[Saved data entries]
++++++++++

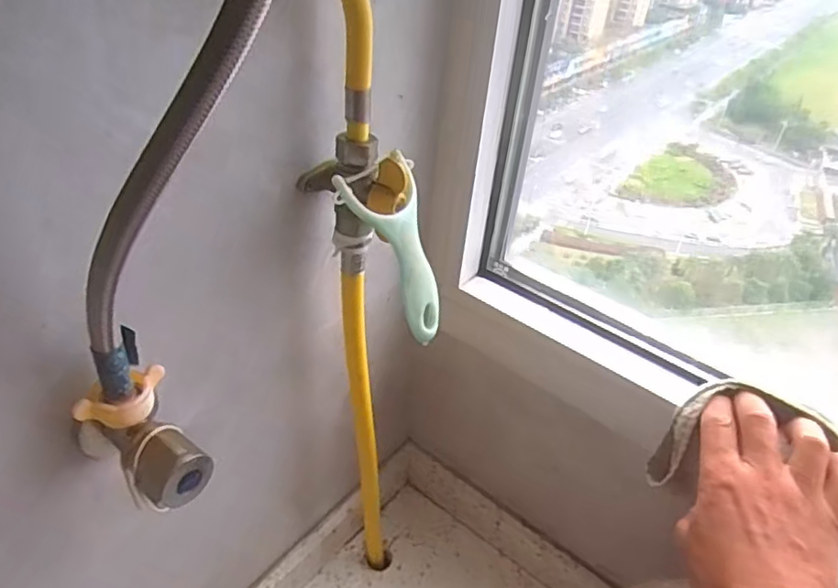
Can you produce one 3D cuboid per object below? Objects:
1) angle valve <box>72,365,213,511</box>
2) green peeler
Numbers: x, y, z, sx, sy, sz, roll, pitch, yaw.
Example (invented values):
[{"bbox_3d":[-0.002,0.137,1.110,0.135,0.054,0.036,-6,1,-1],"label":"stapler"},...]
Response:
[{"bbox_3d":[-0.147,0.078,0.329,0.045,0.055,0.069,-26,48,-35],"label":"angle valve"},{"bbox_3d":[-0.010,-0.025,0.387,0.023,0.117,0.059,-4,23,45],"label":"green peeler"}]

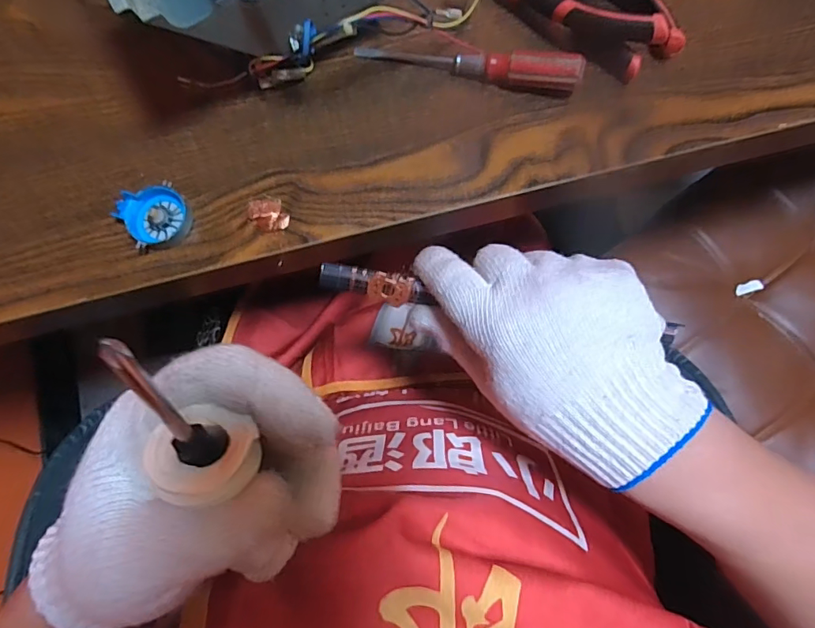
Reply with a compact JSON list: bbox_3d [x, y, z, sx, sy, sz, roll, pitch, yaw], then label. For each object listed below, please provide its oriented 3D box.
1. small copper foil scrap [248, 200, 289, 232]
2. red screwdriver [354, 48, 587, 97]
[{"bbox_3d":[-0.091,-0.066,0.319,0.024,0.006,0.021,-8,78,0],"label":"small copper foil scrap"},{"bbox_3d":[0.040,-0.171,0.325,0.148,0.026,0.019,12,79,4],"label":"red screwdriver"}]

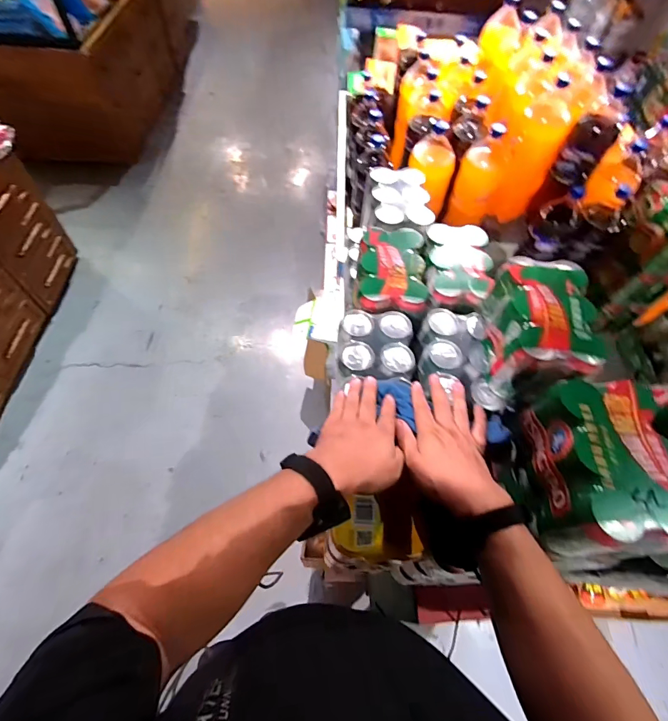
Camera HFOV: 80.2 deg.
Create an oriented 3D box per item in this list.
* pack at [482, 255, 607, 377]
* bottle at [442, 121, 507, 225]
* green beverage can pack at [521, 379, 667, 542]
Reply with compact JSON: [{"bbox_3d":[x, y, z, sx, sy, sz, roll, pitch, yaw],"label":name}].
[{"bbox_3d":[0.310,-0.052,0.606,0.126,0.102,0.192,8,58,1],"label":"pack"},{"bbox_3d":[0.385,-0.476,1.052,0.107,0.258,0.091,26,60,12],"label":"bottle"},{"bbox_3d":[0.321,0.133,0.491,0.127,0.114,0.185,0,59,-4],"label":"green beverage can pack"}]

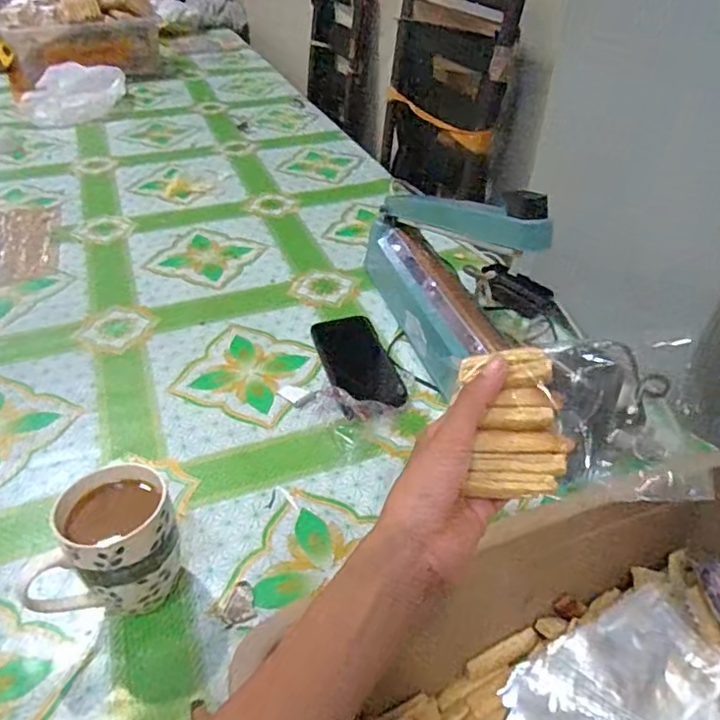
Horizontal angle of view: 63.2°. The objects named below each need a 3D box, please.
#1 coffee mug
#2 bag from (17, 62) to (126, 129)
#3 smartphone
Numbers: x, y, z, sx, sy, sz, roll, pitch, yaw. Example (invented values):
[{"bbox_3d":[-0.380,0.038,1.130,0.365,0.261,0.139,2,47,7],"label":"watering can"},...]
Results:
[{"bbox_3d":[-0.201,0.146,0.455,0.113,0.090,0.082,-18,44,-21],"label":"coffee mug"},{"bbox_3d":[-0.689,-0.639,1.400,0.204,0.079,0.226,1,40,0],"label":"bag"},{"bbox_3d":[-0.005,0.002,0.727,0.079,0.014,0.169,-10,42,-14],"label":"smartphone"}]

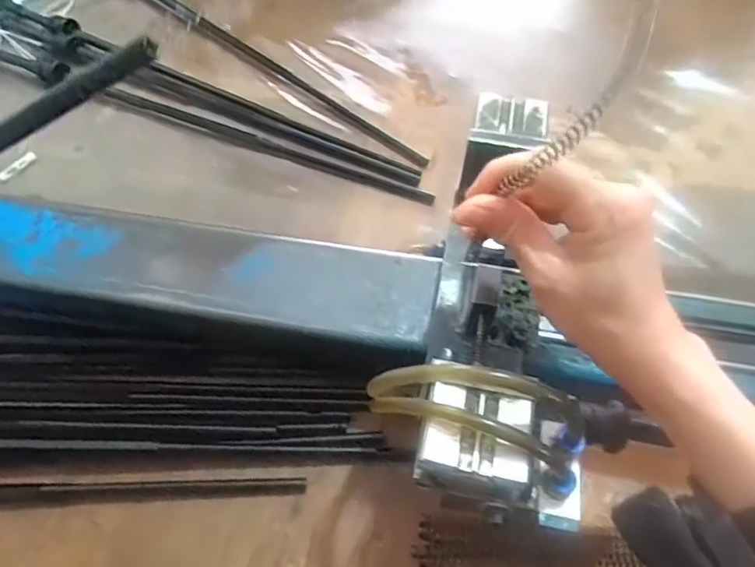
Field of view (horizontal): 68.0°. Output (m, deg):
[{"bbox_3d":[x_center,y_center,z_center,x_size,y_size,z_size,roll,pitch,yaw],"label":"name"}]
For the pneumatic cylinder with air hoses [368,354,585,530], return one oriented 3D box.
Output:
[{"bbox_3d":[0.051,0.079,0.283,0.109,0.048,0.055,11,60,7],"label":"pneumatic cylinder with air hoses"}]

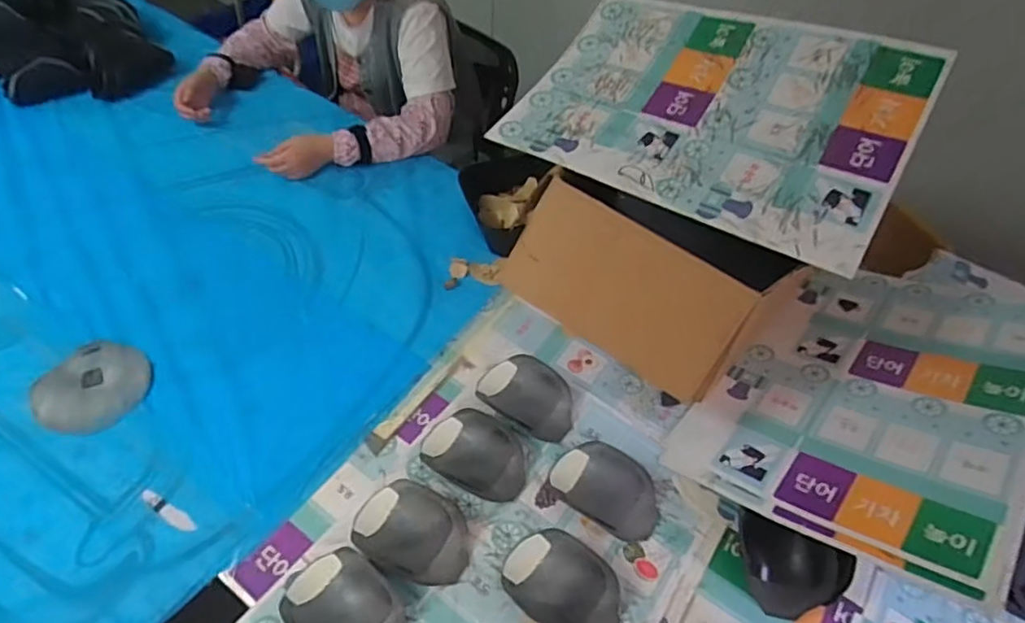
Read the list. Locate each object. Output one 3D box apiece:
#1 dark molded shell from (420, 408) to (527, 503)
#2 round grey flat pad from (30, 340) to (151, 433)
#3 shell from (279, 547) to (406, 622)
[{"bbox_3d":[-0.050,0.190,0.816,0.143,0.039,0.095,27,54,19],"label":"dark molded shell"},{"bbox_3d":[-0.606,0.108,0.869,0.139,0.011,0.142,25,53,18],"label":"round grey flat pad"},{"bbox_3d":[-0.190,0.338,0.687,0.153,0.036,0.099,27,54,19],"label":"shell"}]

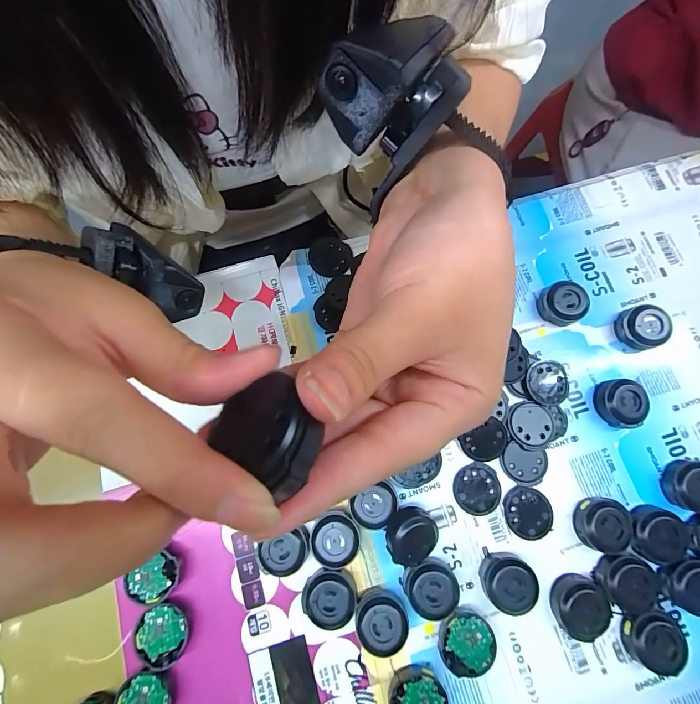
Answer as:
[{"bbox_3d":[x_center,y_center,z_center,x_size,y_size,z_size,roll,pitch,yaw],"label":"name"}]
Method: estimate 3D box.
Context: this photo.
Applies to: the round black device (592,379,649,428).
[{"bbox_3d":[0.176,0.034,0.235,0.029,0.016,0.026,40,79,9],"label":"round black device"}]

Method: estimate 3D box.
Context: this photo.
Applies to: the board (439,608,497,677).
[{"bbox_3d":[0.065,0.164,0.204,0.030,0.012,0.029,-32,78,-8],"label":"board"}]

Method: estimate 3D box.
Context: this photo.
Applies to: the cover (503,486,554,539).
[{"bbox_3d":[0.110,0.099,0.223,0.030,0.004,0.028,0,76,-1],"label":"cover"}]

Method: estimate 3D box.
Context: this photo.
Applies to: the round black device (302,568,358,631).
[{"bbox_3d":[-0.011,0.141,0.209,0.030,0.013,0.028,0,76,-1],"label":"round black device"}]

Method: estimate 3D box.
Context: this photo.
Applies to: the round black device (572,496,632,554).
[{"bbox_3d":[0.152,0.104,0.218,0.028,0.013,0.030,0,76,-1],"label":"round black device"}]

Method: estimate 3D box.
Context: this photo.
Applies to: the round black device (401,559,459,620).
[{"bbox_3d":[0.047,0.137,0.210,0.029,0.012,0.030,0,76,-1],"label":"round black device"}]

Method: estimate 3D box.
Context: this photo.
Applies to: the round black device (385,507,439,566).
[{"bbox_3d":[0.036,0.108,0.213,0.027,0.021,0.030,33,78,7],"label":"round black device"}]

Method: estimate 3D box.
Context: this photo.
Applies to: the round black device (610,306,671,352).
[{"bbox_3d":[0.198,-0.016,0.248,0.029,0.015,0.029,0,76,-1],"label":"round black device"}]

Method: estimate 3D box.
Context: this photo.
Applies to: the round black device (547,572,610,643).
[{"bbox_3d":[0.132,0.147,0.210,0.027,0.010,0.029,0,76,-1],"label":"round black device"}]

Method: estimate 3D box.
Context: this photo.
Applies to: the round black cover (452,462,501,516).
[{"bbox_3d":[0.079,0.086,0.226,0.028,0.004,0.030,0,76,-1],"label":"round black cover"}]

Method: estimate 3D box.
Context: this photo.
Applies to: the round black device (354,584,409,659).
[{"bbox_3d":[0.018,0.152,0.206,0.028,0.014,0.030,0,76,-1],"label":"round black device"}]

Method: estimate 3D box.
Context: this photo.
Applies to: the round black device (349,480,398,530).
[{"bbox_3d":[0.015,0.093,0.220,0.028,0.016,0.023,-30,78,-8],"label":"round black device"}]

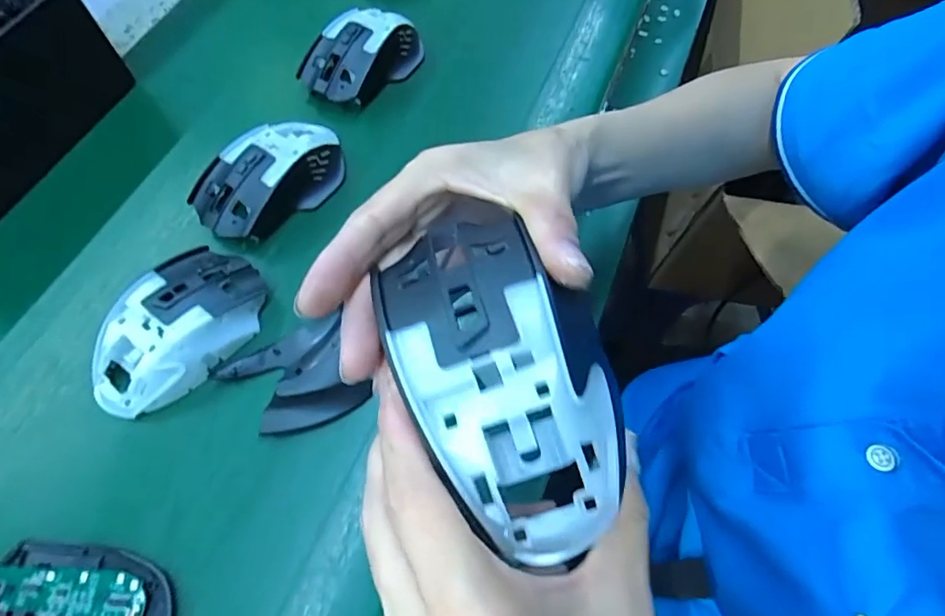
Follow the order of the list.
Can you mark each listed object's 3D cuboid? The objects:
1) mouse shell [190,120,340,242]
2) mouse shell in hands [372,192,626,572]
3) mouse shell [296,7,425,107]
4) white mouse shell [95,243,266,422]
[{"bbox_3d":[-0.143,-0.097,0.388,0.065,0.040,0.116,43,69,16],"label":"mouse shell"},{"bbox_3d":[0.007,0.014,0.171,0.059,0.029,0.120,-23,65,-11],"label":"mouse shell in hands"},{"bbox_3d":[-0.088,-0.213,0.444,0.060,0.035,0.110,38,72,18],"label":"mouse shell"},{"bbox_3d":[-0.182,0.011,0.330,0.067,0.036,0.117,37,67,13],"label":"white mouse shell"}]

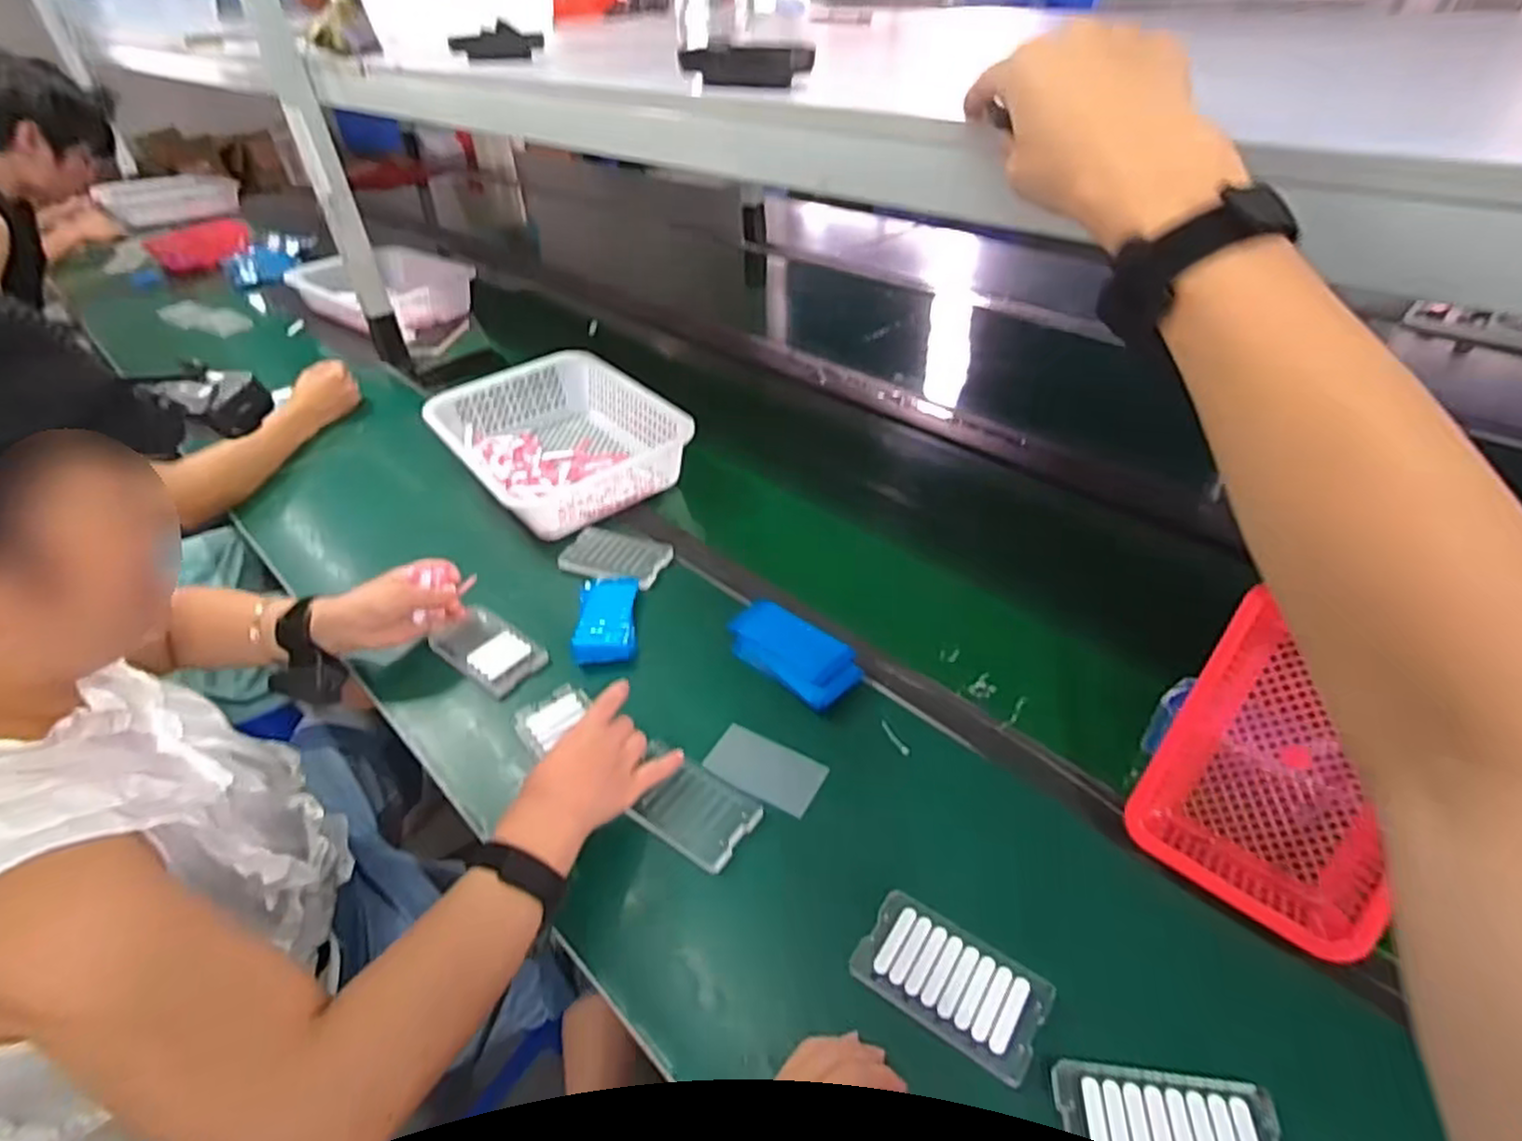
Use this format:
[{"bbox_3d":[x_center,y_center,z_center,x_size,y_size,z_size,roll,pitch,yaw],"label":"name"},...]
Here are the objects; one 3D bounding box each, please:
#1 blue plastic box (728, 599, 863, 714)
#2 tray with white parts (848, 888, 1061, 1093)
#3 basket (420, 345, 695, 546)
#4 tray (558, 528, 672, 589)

++++++++++

What you have to do
Every line from the line containing "Follow the order of the list." through the line containing "3) mouse shell [296,7,425,107]" in the records above must be retyped exactly. Leave out the rest.

Exercise response
Follow the order of the list.
Can you mark each listed object's 3D cuboid? The objects:
1) mouse shell [190,120,340,242]
2) mouse shell in hands [372,192,626,572]
3) mouse shell [296,7,425,107]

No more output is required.